Вероятно, говоря о дополнительных факторах, способствовавших зарождению речи, будет уместно предположение о том, что номинативные процессы эмоционально объединяли целые группы homo, активируя в каждом члене группы чувство «соощущения» другим homo. Здесь важным фактором является то обстоятельство, что «соощущение», т.н. общность, обостряя часть агрессий, тоже провоцирует множественные сильные физиологические ощущения. (Позже это назовут коллективизмом).
Нет ни фактов, ни даже косвенного материала для гипотезы, чтобы обоснованно предположить продолжительность периода первоначального становления «речи».
Нет возможности и установить тот рубеж во времени, когда поворот «обратно» в «безречие» (т.е. в «гуканье», «рычанье», «визг») был бы уже невозможен для человека, когда никакие внешние факторы уже не могли, вместе с частью homo, похоронить и номинативную систему. (Понятно, что процесс был хрупок до чрезвычайности; любой катаклизм, хищники, межвидовый конфликт, голод – уничтожали не только сами стаи homo, но вместе с ними и их начальные речевые наработки. Igitur, процесс неоднократно прерывался, аннулировался, возобновлялся или возникал в другой стае.)

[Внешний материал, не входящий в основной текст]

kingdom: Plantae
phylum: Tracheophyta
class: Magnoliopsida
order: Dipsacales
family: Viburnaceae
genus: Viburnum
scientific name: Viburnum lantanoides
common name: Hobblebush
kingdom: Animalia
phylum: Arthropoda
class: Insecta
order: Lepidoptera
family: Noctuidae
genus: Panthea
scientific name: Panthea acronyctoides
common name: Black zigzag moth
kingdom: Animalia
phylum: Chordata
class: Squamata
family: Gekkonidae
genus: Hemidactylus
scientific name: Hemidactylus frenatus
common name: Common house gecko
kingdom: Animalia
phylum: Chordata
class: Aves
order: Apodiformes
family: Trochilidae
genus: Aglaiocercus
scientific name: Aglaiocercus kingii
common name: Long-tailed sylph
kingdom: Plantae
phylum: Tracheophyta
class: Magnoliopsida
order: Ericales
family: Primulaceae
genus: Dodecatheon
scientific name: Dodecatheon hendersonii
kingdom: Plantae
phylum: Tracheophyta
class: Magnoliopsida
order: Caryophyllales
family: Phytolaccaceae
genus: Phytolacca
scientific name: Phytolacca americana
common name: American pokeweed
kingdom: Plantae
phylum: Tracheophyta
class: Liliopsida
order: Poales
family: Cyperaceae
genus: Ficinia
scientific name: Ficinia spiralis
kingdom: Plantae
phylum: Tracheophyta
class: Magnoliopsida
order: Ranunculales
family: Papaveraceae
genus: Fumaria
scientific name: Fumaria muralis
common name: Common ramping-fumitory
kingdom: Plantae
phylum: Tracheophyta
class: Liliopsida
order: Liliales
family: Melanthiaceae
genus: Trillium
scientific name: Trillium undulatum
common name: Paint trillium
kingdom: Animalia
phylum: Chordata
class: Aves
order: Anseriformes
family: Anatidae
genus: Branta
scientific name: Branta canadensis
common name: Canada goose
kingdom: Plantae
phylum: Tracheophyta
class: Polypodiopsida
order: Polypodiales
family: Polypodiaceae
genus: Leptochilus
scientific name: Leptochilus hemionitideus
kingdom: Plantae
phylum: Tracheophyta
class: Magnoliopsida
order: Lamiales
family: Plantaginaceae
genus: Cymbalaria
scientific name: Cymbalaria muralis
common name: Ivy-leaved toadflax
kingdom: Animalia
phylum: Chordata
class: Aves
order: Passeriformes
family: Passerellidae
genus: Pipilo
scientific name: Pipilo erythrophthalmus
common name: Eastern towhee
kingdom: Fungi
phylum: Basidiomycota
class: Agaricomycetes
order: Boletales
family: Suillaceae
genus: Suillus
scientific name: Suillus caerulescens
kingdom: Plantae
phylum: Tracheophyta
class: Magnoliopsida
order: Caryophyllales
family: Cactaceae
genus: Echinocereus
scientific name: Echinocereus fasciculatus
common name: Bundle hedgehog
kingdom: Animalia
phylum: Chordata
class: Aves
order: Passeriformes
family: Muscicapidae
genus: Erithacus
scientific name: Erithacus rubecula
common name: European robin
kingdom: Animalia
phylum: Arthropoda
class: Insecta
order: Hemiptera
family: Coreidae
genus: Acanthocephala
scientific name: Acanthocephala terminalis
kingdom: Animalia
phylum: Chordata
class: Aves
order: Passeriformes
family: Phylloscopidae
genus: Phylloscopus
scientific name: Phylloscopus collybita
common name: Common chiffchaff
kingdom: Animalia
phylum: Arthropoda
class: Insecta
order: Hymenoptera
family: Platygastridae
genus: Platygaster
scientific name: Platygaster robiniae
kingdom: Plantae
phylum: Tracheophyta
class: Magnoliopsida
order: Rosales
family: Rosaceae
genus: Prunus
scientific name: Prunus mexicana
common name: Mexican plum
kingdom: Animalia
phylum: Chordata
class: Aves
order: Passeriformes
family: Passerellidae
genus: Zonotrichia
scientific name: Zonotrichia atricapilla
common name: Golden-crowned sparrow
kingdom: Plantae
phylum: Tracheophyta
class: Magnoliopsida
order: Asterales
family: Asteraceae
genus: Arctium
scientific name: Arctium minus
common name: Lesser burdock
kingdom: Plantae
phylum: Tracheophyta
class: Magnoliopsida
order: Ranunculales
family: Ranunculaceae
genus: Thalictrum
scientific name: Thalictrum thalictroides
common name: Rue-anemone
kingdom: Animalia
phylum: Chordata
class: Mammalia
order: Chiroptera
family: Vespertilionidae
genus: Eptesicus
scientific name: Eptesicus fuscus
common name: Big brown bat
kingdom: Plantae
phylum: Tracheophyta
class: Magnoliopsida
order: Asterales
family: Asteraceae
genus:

Ceterum, вообще вопросы датировки речеобразования не представляются мне принципиальными; они все равно остаются ultra limites factorum.
Ad verbum:
Во всем плейстоцене есть лишь два места, куда можно хоть сколько– то оправданно «втиснуть» зарождение и первоначальное развитие речеобразования: это краткая эпоха после I Вюрмского оледенения (23 тысячи лет назад) или период окончания II Вюрмского оледенения (10 тысяч лет назад). Катаклизм, превративший большую часть суши в ледники и приледниковье, минимизировав фауну, несомненно, погубил значительную часть естественных врагов homo, позволив их стаям обрести многочисленность, необходимую для успешного создания «вербальной культуры». В пользу этой версии свидетельству
ет еще и то обстоятельство, что, наряду с резким уменьшением поголовья «врага», продолжительный холод мог ослабить те факторы, которые всегда самым естественным образом сокращали популяцию homo. Я имею в виду как эпизоотии, неминуемые для любых типов животных, так и влияние эндопаразитов: заразные бактериальные заболевания, трипаносомы, гемоспоридии, различные глисты et cetera, с неизбежной для всякого вида цикличностью вызывавшие падеж в стаях homo. (Без фактора катаклизмов и эпизоотий средняя нормативная выживаемость птиц – 10% из поколения, рыб – от 0,015 до 0,04%, рептилий – 2-3%, амфибий – 1 %, млекопитающих – от 30 до 50%. Нормативная периодичность эпизоотий: птицы – каждые 6-7 лет, крупные млекопитающие – 7-8 лет, грызуны – 3-4 года (Приводится по: Севврцов А. Н. Главные направления эволюционного процесса, 1967).